→ Data under study
╔══
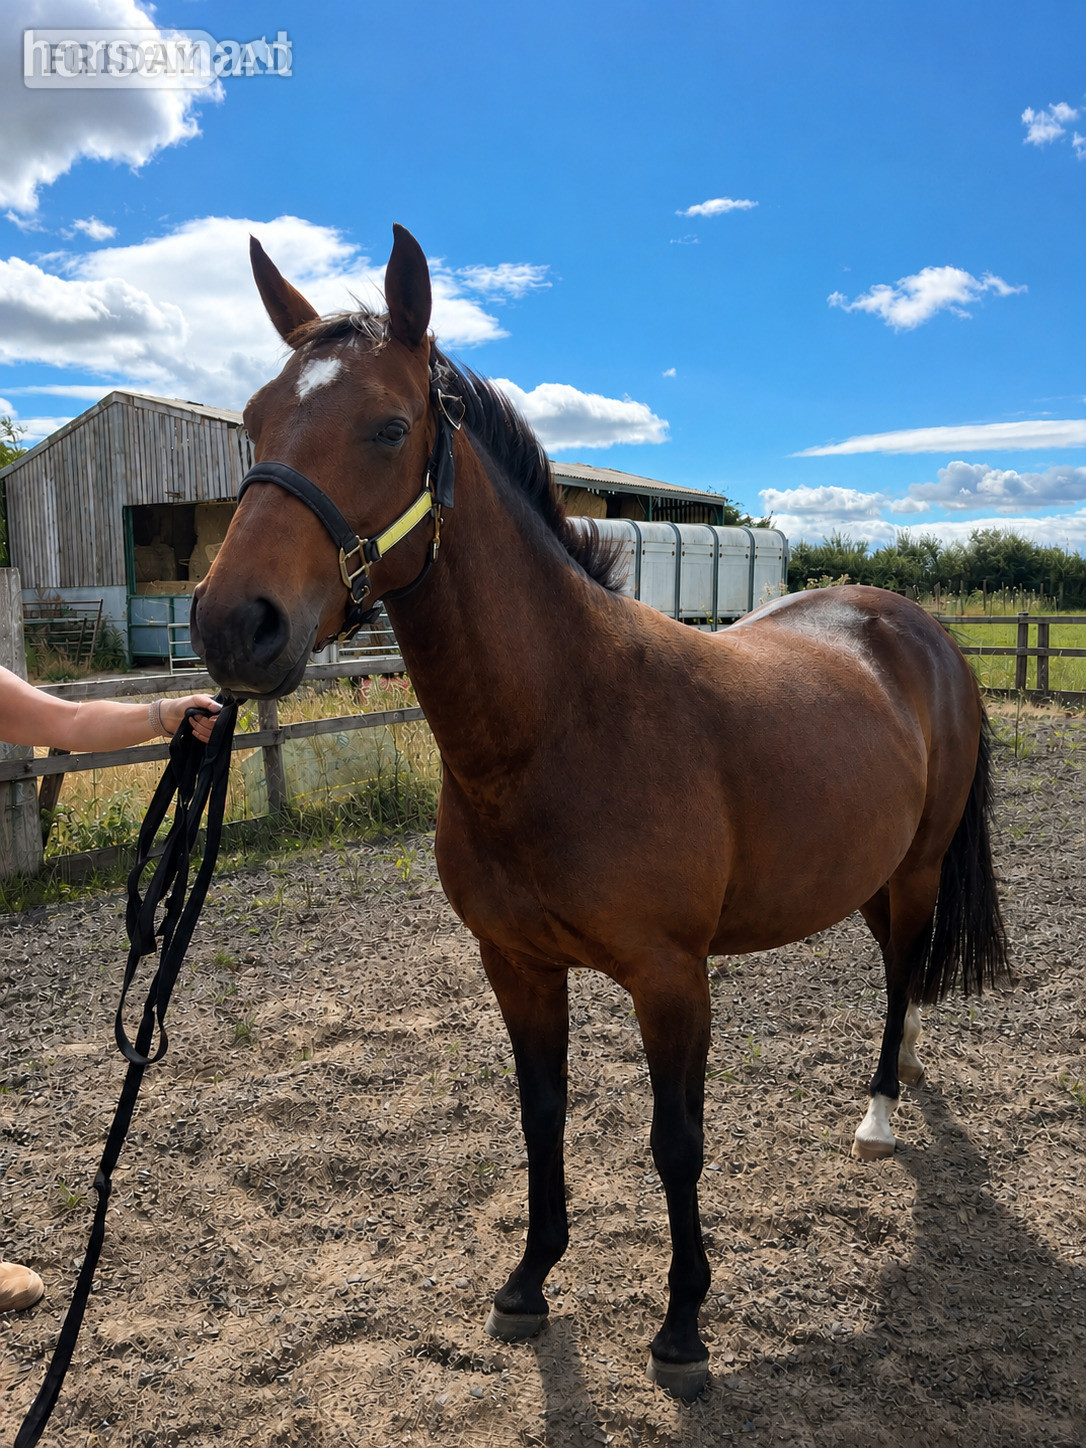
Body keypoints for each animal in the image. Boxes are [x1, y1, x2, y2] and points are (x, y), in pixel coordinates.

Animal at [189, 224, 1009, 1398]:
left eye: (388, 426)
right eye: (255, 421)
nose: (231, 624)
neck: (560, 726)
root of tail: (916, 626)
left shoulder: (671, 979)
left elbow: (677, 1142)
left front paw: (684, 1324)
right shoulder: (517, 965)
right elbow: (543, 1118)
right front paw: (530, 1279)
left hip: (918, 863)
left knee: (903, 968)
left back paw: (881, 1111)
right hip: (862, 868)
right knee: (902, 967)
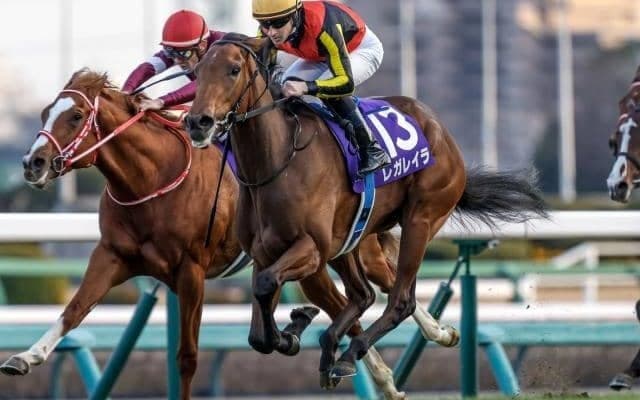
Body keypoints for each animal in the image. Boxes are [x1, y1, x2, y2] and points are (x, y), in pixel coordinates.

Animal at [4, 68, 453, 400]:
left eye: (76, 116)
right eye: (44, 113)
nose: (32, 163)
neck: (152, 178)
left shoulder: (190, 271)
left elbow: (186, 356)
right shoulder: (112, 256)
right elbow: (73, 310)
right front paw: (26, 357)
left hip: (341, 250)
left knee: (382, 284)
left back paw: (431, 337)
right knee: (350, 301)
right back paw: (373, 367)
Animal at [184, 34, 548, 381]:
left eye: (234, 70)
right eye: (197, 72)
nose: (198, 122)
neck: (277, 163)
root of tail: (438, 128)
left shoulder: (312, 248)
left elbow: (265, 287)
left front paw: (296, 330)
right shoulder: (265, 253)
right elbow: (259, 329)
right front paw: (294, 328)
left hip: (420, 218)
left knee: (400, 300)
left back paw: (348, 354)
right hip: (352, 239)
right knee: (364, 295)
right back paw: (332, 346)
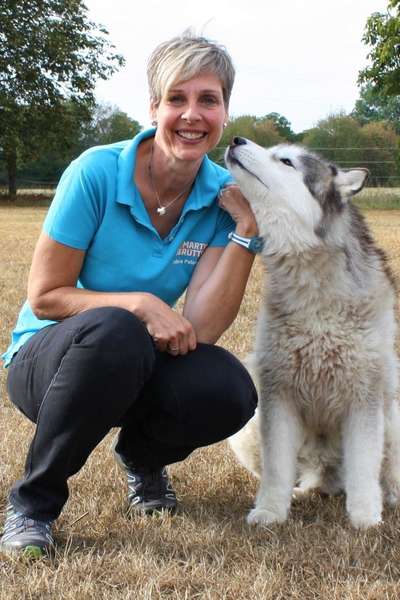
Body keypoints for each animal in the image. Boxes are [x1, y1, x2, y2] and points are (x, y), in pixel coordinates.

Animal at [225, 137, 400, 528]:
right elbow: (277, 468)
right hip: (249, 429)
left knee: (384, 470)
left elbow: (365, 467)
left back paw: (391, 496)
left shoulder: (364, 398)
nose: (236, 140)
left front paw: (365, 517)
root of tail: (327, 475)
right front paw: (270, 511)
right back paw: (303, 491)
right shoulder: (278, 395)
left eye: (286, 161)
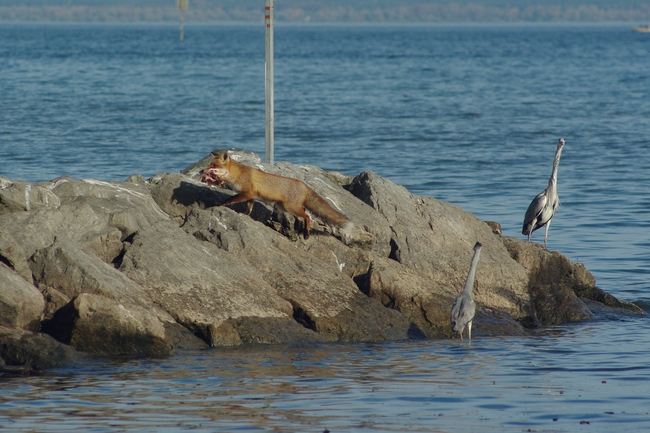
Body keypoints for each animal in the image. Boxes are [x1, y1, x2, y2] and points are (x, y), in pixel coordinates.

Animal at [200, 150, 352, 239]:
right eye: (209, 164)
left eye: (213, 166)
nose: (201, 171)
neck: (237, 174)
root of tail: (304, 185)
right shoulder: (251, 197)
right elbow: (249, 208)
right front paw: (246, 216)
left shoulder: (246, 193)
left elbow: (230, 199)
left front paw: (220, 203)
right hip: (284, 208)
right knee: (304, 215)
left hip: (290, 207)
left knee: (308, 216)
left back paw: (306, 233)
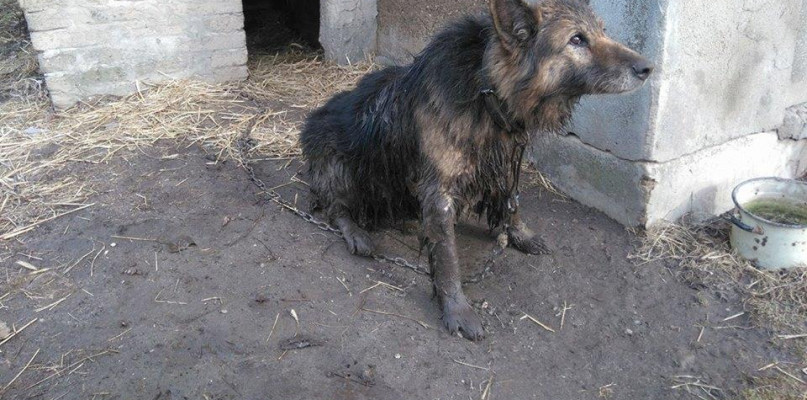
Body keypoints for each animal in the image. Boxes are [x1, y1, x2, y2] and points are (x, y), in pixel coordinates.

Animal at [300, 0, 652, 340]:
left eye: (603, 32)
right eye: (577, 39)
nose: (648, 68)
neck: (485, 91)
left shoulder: (507, 164)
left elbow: (512, 206)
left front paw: (519, 234)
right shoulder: (439, 193)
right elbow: (447, 259)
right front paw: (457, 309)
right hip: (341, 167)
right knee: (335, 207)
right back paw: (355, 232)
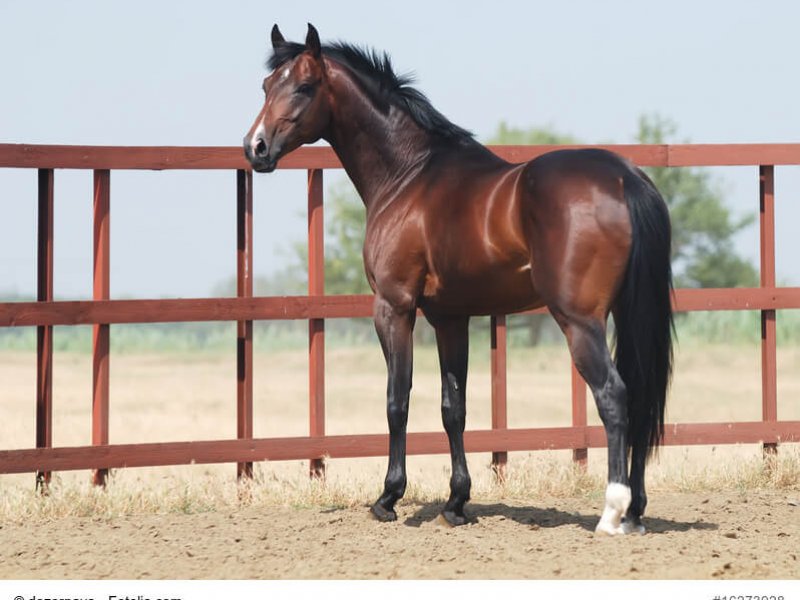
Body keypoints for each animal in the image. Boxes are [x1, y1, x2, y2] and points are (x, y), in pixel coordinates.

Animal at [243, 24, 674, 535]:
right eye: (266, 86)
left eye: (305, 87)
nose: (255, 148)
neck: (409, 175)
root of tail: (626, 179)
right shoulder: (451, 318)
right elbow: (455, 409)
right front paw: (456, 502)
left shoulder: (394, 307)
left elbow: (397, 401)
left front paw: (388, 497)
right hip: (625, 314)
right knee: (641, 394)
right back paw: (637, 509)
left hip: (579, 321)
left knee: (613, 395)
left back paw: (612, 511)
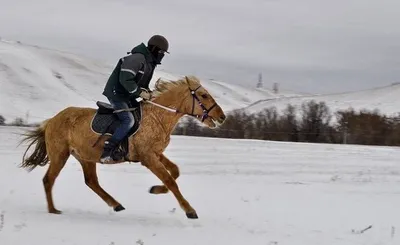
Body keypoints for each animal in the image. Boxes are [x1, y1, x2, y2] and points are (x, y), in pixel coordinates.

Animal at [18, 75, 227, 219]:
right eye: (203, 95)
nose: (222, 116)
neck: (157, 117)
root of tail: (52, 120)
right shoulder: (148, 157)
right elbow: (170, 180)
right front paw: (190, 210)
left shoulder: (156, 153)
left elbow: (175, 172)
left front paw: (155, 189)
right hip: (60, 154)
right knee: (49, 180)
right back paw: (53, 210)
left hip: (86, 156)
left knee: (91, 182)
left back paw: (116, 204)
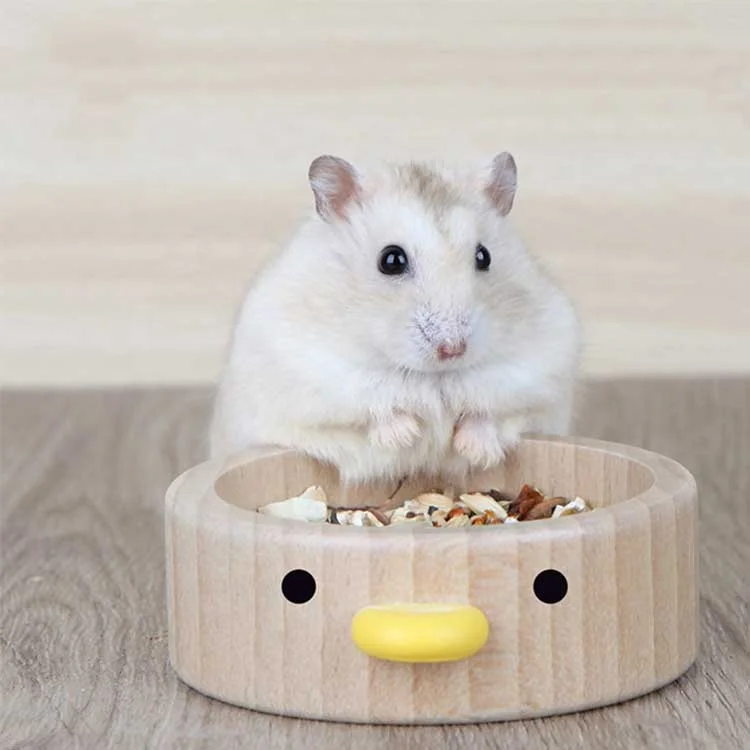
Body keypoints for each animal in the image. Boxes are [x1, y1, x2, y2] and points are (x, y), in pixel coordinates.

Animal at [209, 153, 580, 484]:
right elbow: (372, 408)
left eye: (483, 256)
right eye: (391, 260)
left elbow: (491, 410)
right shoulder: (315, 374)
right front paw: (407, 435)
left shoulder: (539, 372)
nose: (453, 350)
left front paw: (475, 450)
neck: (431, 378)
╚══
→ Action item
Where does the word "root" appear in the material above? Copy every line that holds it.

→ Exercise answer
root of tail: (916, 626)
root of tail: (438, 128)
root of tail: (327, 475)
root of tail: (304, 185)
root of tail: (626, 179)
root of tail: (52, 120)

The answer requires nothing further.